Stored dataset items -
------

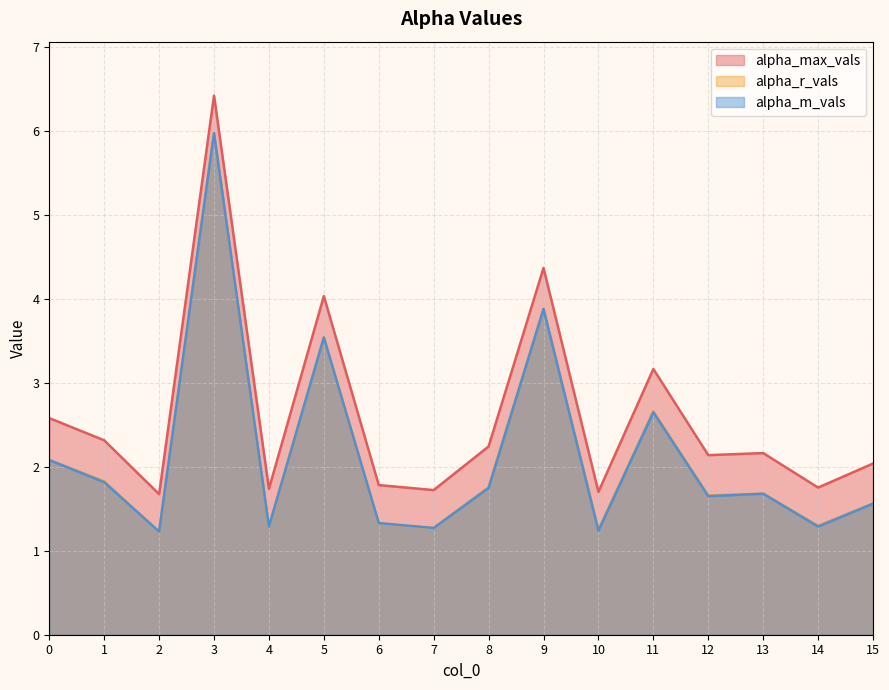

How many lines are shown in the chart?

3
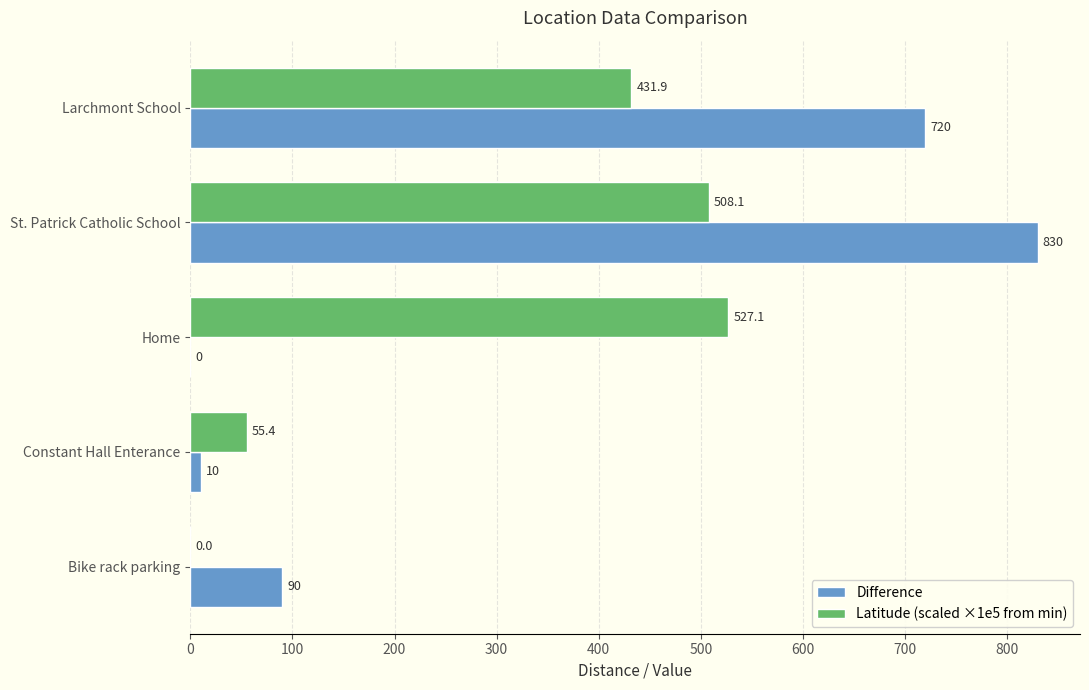

Which series changed the most between Larchmont School and Bike rack parking?

Difference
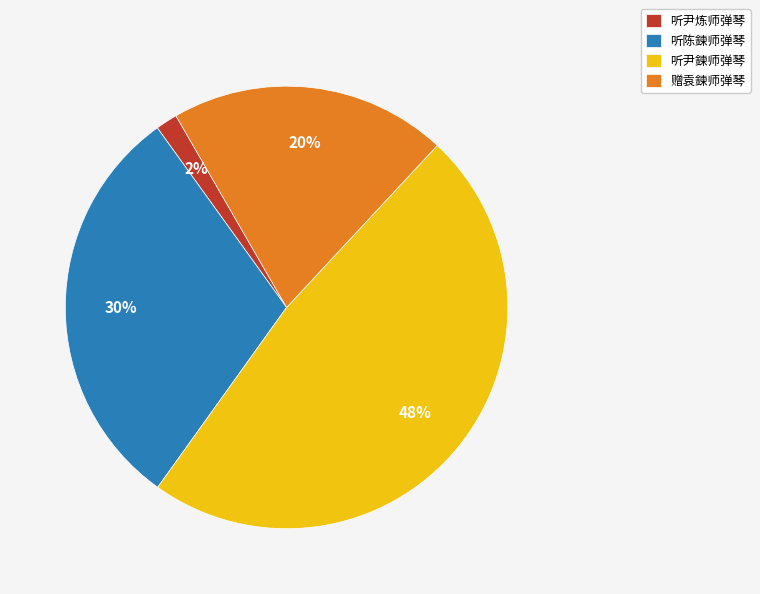

What is the ratio of the value at 听陈鍊师弹琴 to the value at 赠袁鍊师弹琴?

1.5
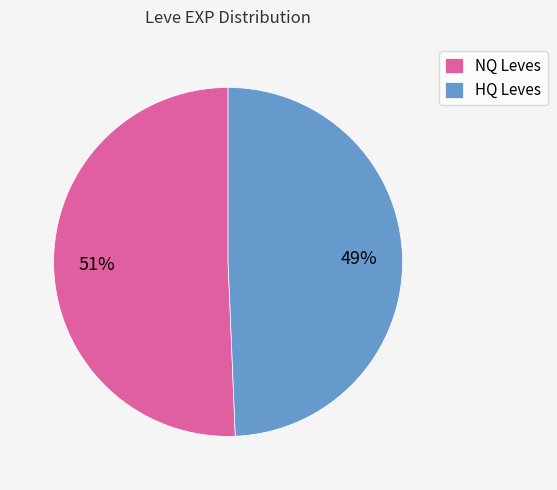

Is there a majority slice in this chart?

Yes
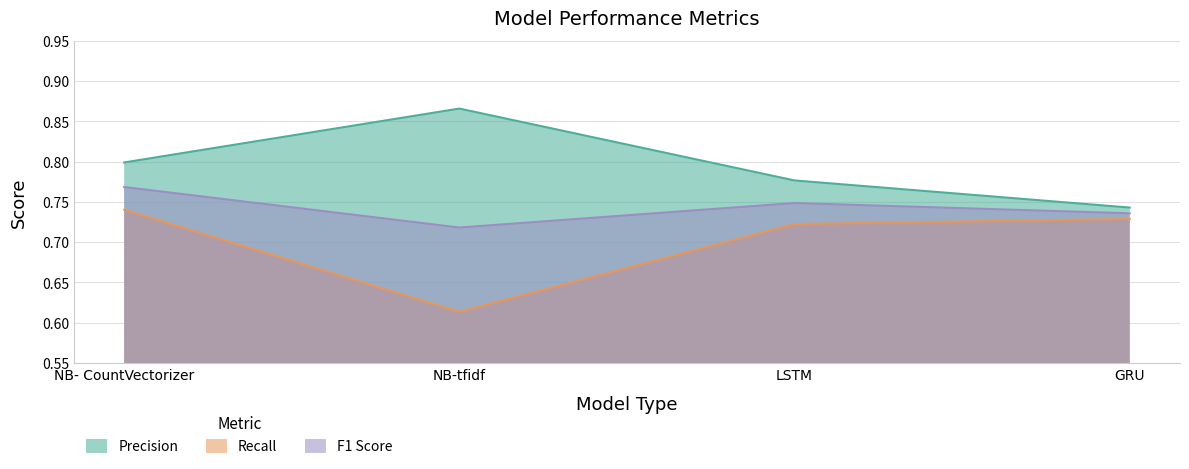

How many lines are shown in the chart?

3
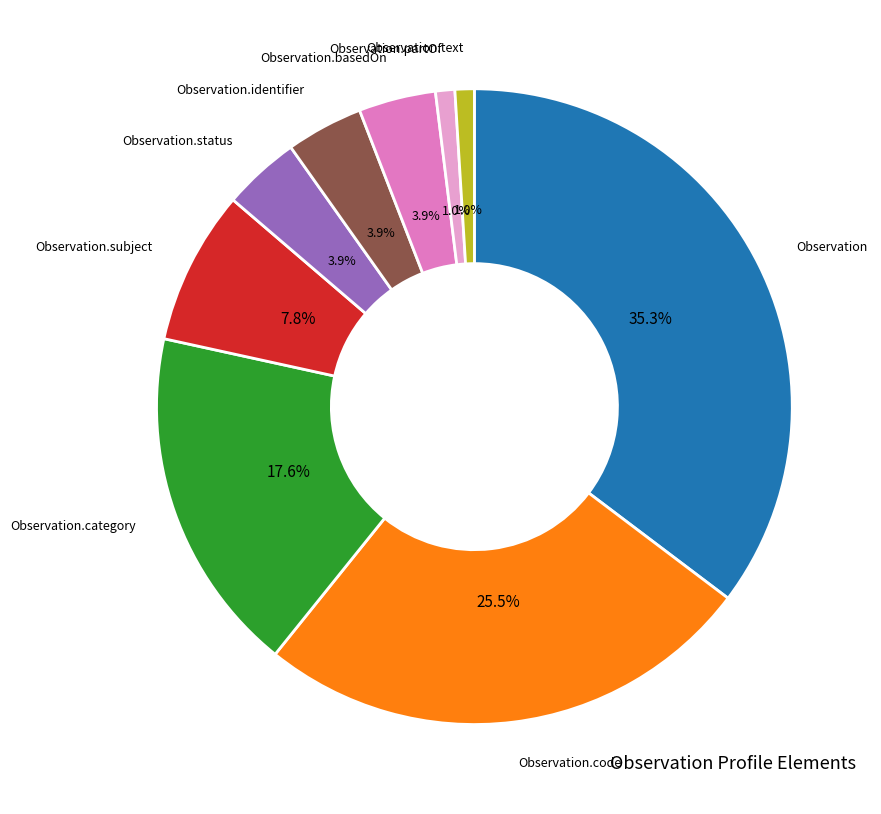

Is it true that Observation is 35% of the pie?

True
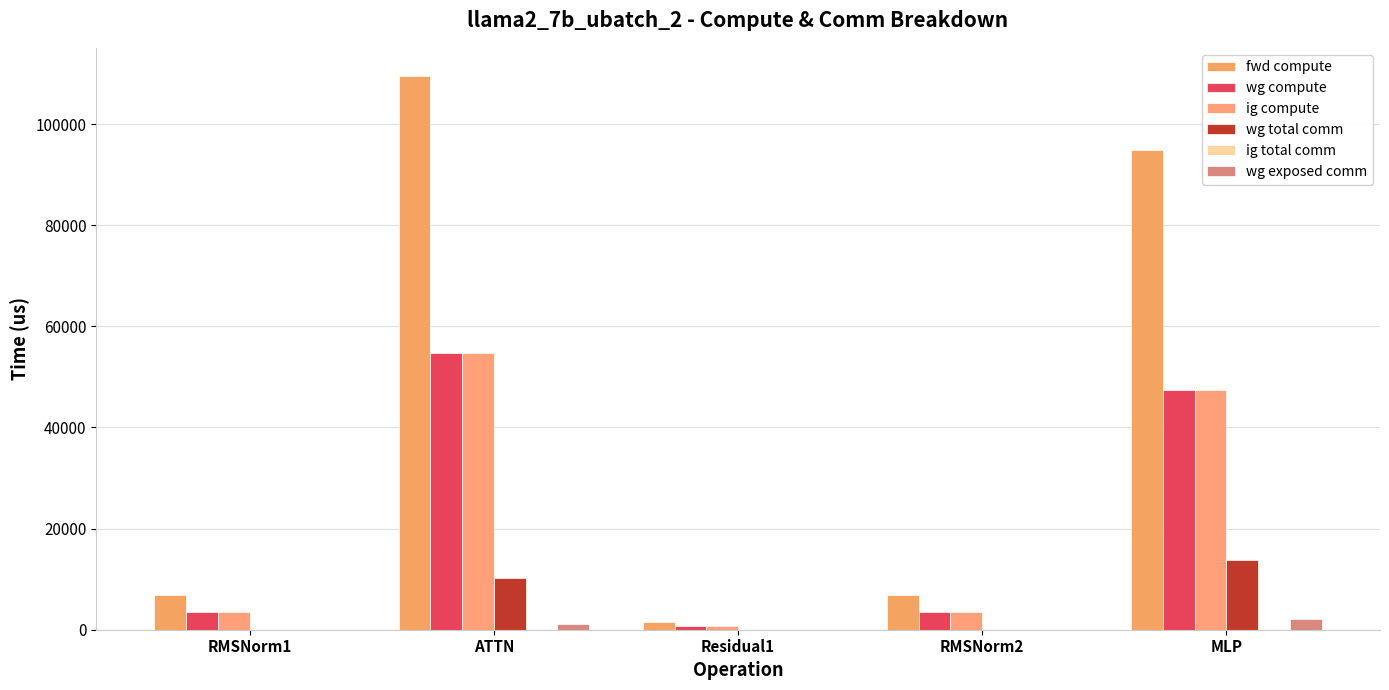

Is the value of fwd compute at RMSNorm2 greater than the value of wg compute at RMSNorm2?

Yes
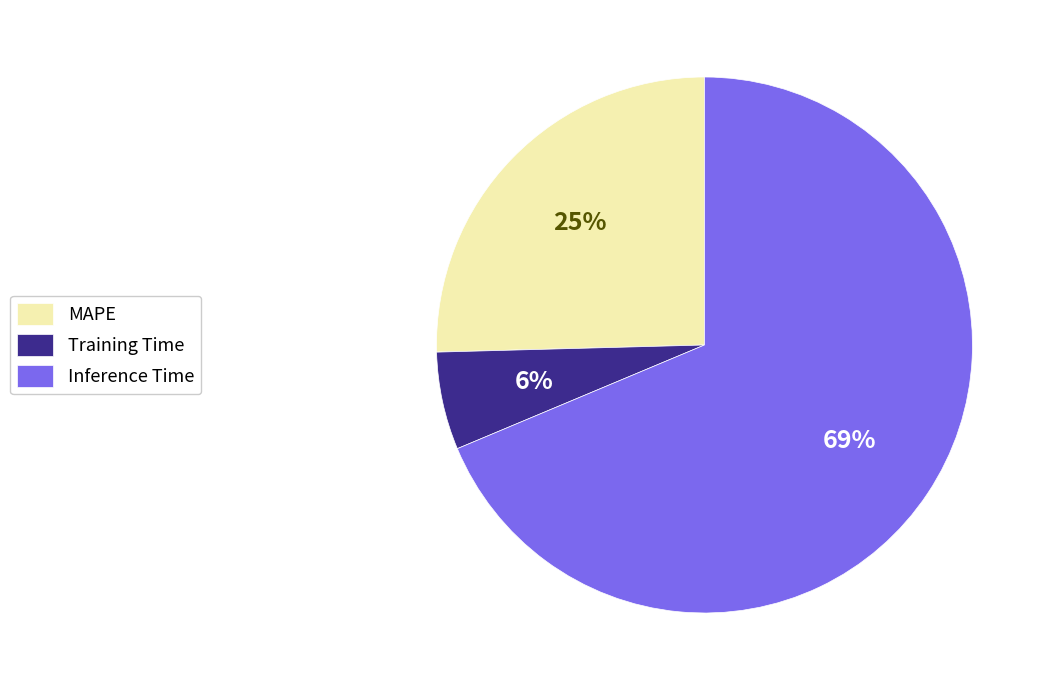

How many slices are in this pie chart?

3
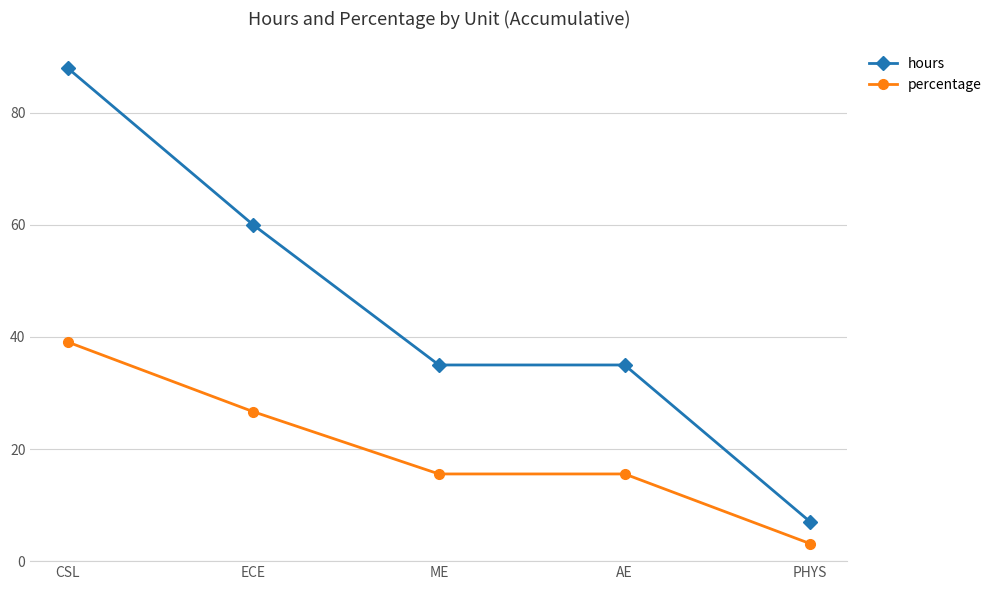

True or false: hours has more than 1 points higher than both neighbors.

False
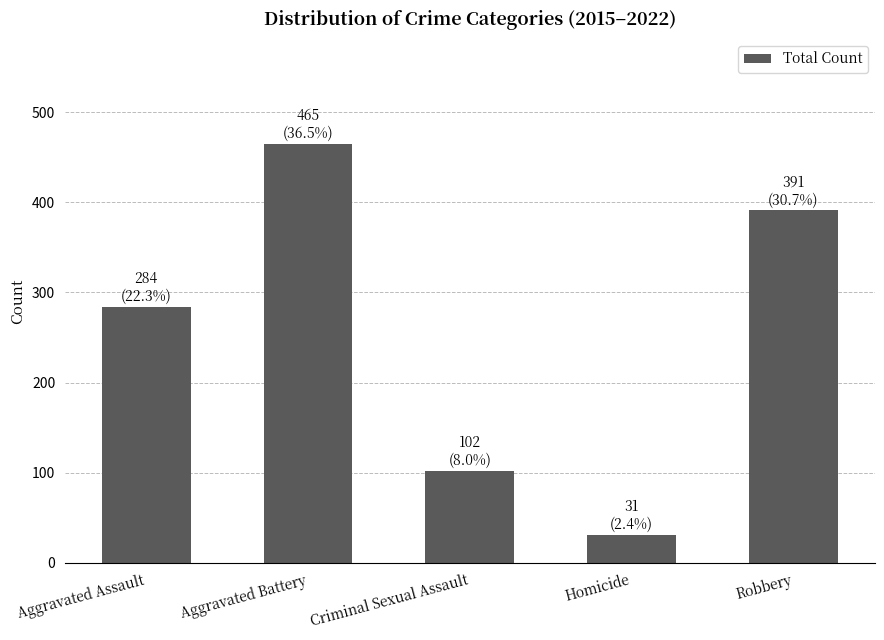

What is the value of the 5th bar from the left?

391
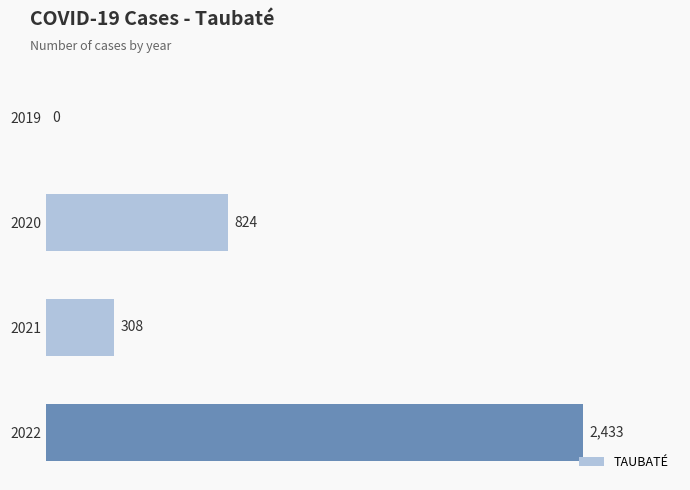

Reading top to bottom, what are all the values shown in this chart?

2019=0	2020=824	2021=308	2022=2433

------

Your task - Update the records above by replacing "chart" with "graph" wherever it occurs, and change nothing else. Omit the picture placeholders from your version.

Response below -
How many lines are shown in the graph?

3

Which series changed the most between Larchmont School and Bike rack parking?

Difference

What is the ratio of the value at 听陈鍊师弹琴 to the value at 赠袁鍊师弹琴?

1.5

Is there a majority slice in this graph?

Yes

How many lines are shown in the graph?

3

Is it true that Observation is 35% of the pie?

True

Is the value of fwd compute at RMSNorm2 greater than the value of wg compute at RMSNorm2?

Yes

How many slices are in this pie graph?

3

True or false: hours has more than 1 points higher than both neighbors.

False

What is the value of the 5th bar from the left?

391

Reading top to bottom, what are all the values shown in this graph?

2019=0	2020=824	2021=308	2022=2433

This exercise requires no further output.